Run the script with the following command:

    python main.py --input <path_to_video_file> --voice <target_voice> --credentials <path_to_credentials_file> --source_language <source_language>

-   `<path_to_video_file>`: Path to the source video file

-   `<target_voice>`: Target dubbing voice name from [Google Cloud
    Text-to-Speech
    Voices](https://cloud.google.com/text-to-speech/docs/voices).
    Default is "es-US-Neural2-B". Recommended voices are:

    -   English: "en-US-Neural2-J"
    -   Spanish: "es-US-Neural2-B"
    -   German: "de-DE-Neural2-D"
    -   Italian: "it-IT-Neural2-C"
    -   French: "fr-FR-Neural2-D"
    -   Russian: "ru-RU-Wavenet-D"
    -   Hindi: "hi-IN-Neural2-B"\
        But you feel free to use any other voice.

-   `<path_to_credentials_file>`: Path to the Google Cloud credentials
    JSON file

-   `<source_language>`: Source language, e.g. "english".

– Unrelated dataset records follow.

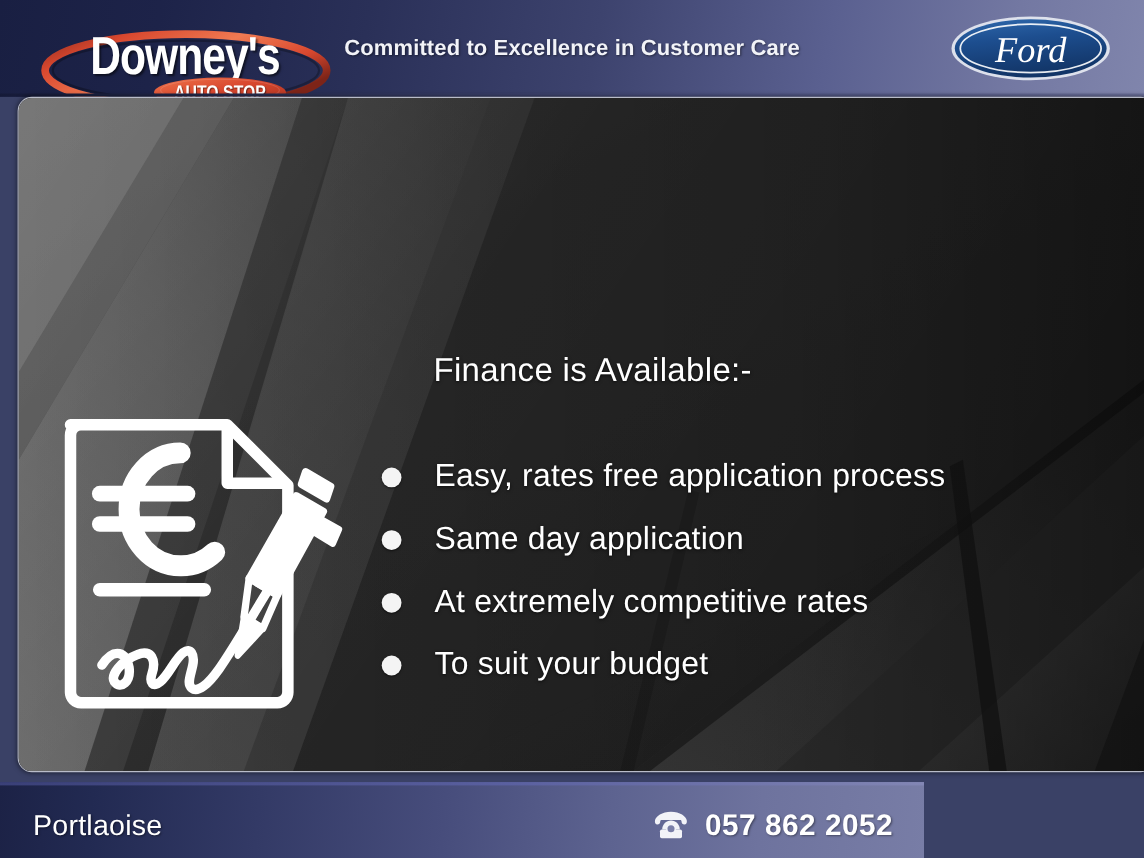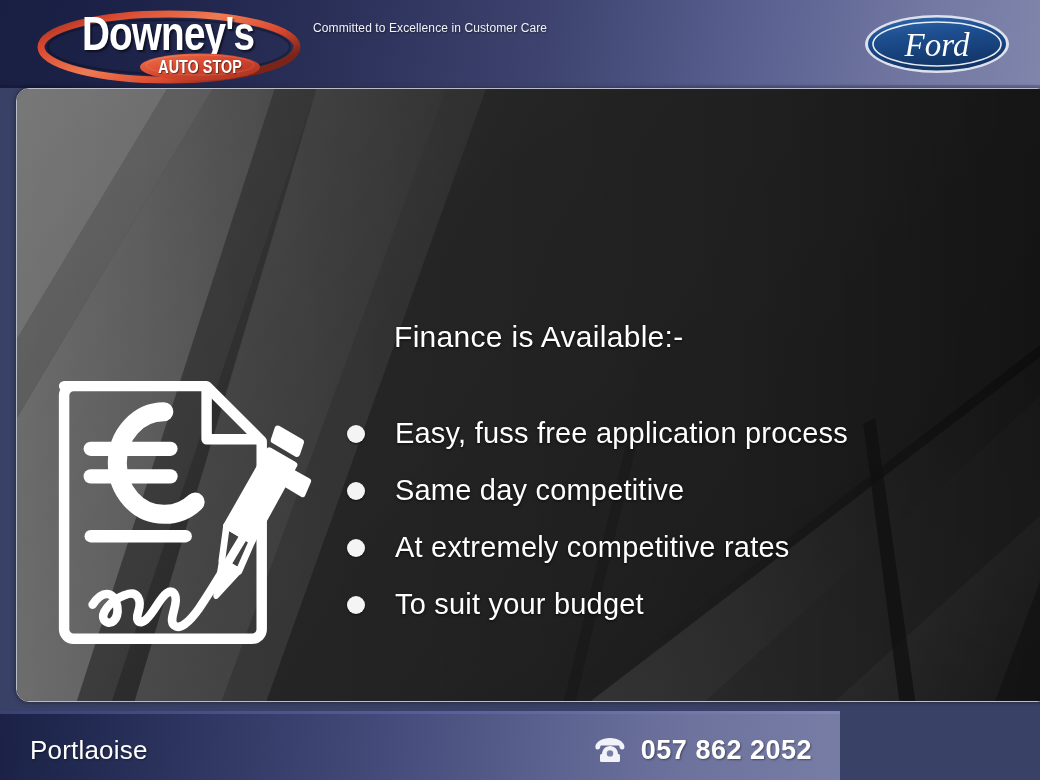"Downey's" .logo-wrap { top: 3px -> 20px }
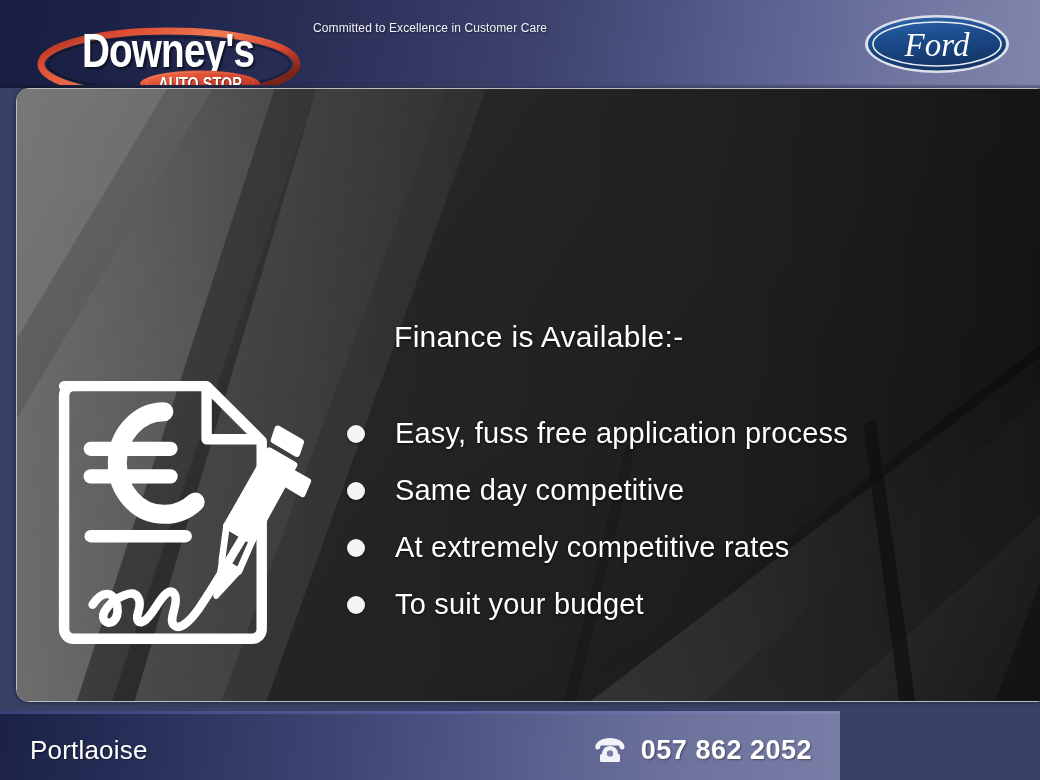"Committed to Excellence in Customer" .tagline { font-size: 12px -> 20px; font-weight: normal -> bold; top: 15px -> 31px }
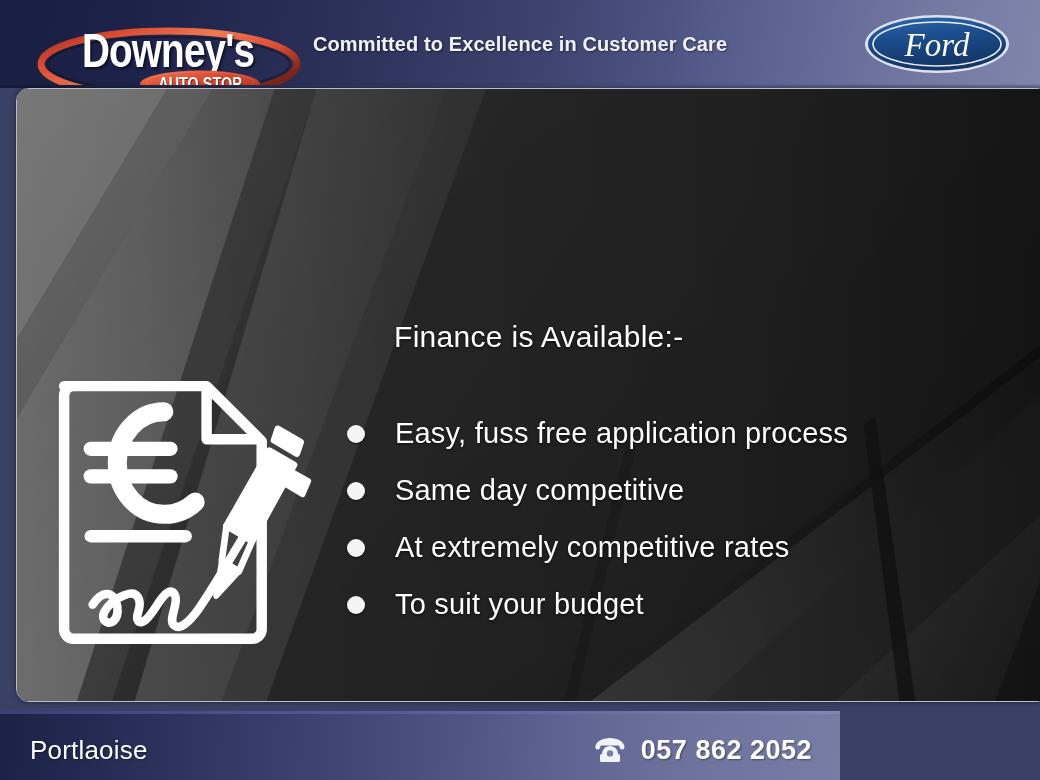"Easy, fuss free application process" span { text: fuss -> rates }
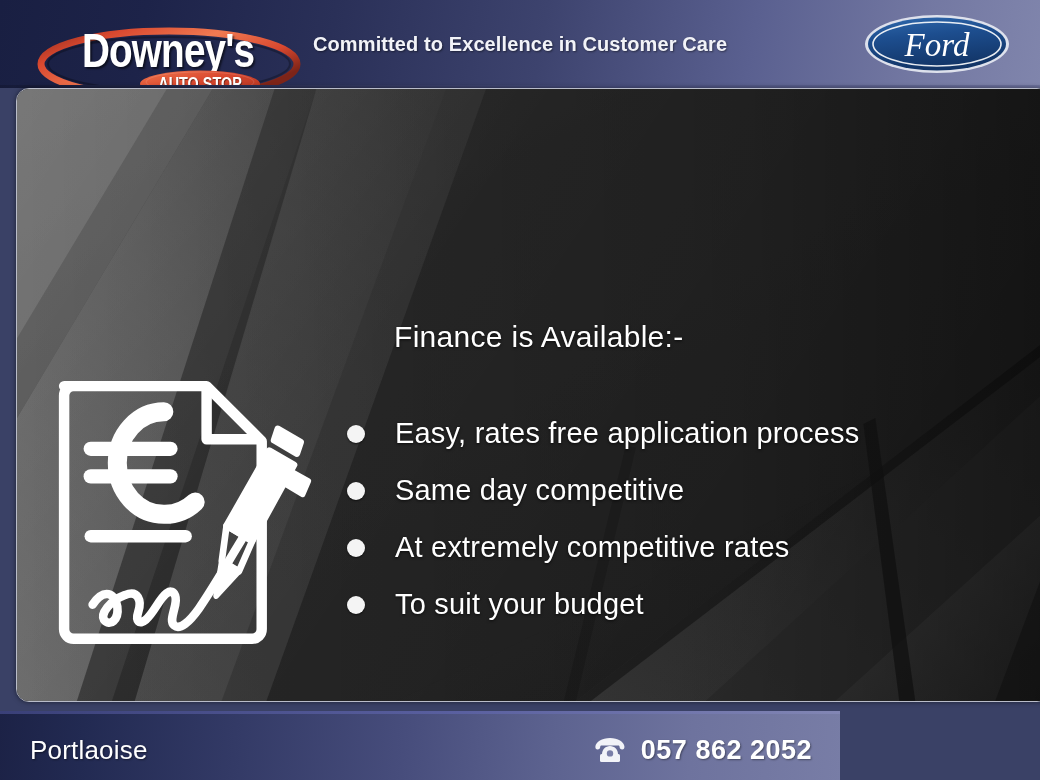"Same day competitive" span { text: competitive -> application }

Now, the fully supported source languages are: English, German, French,
Italian, Catalan, Chinese, Croatian, Danish, Dutch, Finnish, Greek,
Japanese, Korean, Lithuanian, Macedonian, Polish, Portuguese, Romanian,
Russian, Spanish, Swedish, Ukrainian.

## Output

The script will create a new video file with the same name as the input
video file, but with "\_translated" appended to the name. The new video
file will have the original video with the new translated audio track.
Additionaly, the script will create a new `.wav` audio track with the
same name as the input video file contains translation only.

## Testing

You can test this script with any video that contains narration. For
example, you can use this [free video of US President Donald Trump
speaking at the Young Black Leadership Summit at the White
House](https://www.videvo.net/video/us-president-donald-trump-speaks-to-african-americans-young-black-leadership-summit-at-the-white-house-8/613121/).

Here are the step-by-step instructions for testing:

1.  Download the video from the link above.

2.  Save the video file in the same directory as the script under the
    name `trump_speech.mp4`.

3.  Run the script with the downloaded video file as the input. For
    example, if you saved the video as `trump_speech.mp4`, you would
    run:

        python main.py trump_speech.mp4  de-DE-Neural2-B path_to_credentials.json  english

    Replace `path_to_credentials.json` with the path to your Google
    Cloud credentials JSON file.

4.  The script will create a new `.wav` audio file named
    `trump_speech.wav` in the same directory. This file contains the
    translated audio.

5.  Listen to the `trump_speech.wav` file to verify that the script
    worked correctly. The audio should be a translation of the original
    speech in the video.

Feel free to replace `de-DE-Neural2-B` with the desired target voice.

## License

Alexey Sokolov (c). This project is licensed under the terms of the MIT
license included in this repository.